Feature Requests are issues that request support for additional functionality not currently covered in the existing codebase. The first step in triaging a feature request is to determine if it’s a reasonable request; this is a challenge and is usually the responsibility of a Gatsby team member to make. If it’s clear that this isn’t a feature it makes sense for Gatsby to implement, provide a comment explaining the decision making and close the issue. Review the saved replies to see if there is an appropriate response already available. If you have any doubt about whether a feature request should be incorporated into Gatsby, label it with status: needs core review and leave the issue open.

If it’s determined to be a worthwhile feature, the next decision point is whether the feature should be added to core or upstream. Upstream issues are those that are outside of Gatsby’s control and caused by dependencies. Upstream features should be labeled with type: upstream and include comments about the scope.

If it’s a core change, is it a breaking change? Breaking changes should be labeled with breaking change and typically closed. Note that they may sometimes be left open with the note that the functionality can only be added in a major release.

Non-breaking changes can be labeled as help wanted and it is often best to ask the creator of the issue if they’d be interested in helping develop the PR.

Flow chart for handling a feature request

Documentation

Issues can be filed requesting documentation on a particular topic. Sometimes the documentation already exists, so you can link to it and close the issue.

Alternatively, the issue may be something the team is unable to address. Consider using a saved reply in that circumstance.

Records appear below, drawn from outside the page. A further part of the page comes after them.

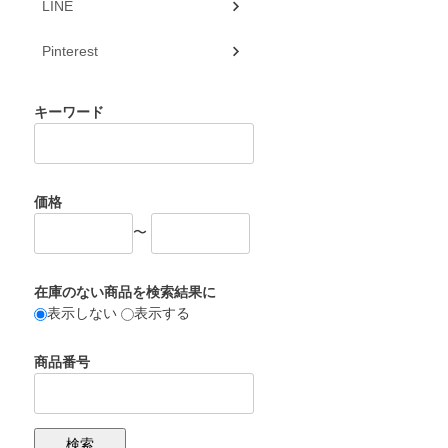
LINE
Pinterest
キーワード
価格
〜
在庫のない商品を検索結果に
表示しない
表示する
商品番号
検索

Otherwise, label the issue with type: documentation and ask the issue filer if they’d like to help with a PR.

Maintenance

Maintenance issues are things like bumping a package version. These issues should be labeled with type: maintenance.

Saved replies

Gatsby team members have saved certain common form responses to help accelerate issue triage.

Bot

We have a bot that helps us automate some aspects:

  • Issues with a question mark in their title or starting with “how” are automatically labeled as questions
  • Issues with an empty body are closed
  • Issues with no activity are marked stale after 20 days. They are then closed after another 10 days unless there are additional comments or the not stale label is applied

Frequently asked questions

When do you do a demo for an issue?

When a feature or pattern is not documented, it may be nice to make a demo to add clarity for the author and help future readers as well.

How do you reproduce a bug?

Every bug report should provide details on how to reproduce the bug. This is so important that there’s dedicated documentation on how to create good bug reproductions. We encourage issue authors to describe exactly how to reproduce a bug.

How much time do you spend on an issue?

Some issues might need more time than others and there isn’t any hard and fast rule. However, we find it’s best to spend time on an issue after the relevant info and reproduction is available.

Do you look at Discord?

Some of us are active on Discord and you can be too if you like.

Do you use the same issue to track documentation additions or open a new one?

If the issue describes the context well enough, then we’ll sometimes update its title and use the same issue to track the addition of relevant documentation.

When do you follow up on an issue?

If an author hasn’t responded to a comment for a week or two, we think it’s nice to follow up and ask if there’s anything else we can do to help. If the issue goes stale after that, our bot should be able to clean it up.

What do you do if an issue relates to something upstream?

It’s a good practice to open an issue in the upstream repository in cases like this but isn’t strictly necessary. “Upstream” in this case refers to repositories that house dependencies for Gatsby.

How long should you leave an issue open when awaiting more information from the issue filer?

If a request is made of the issue filer for a reproduction or more information, and eight or more business days passes without a response, the issue should be closed. We typically leave a polite message that indicates the issue is being closed until there is an actionable response, and that it will be re-opened if said information is supplied.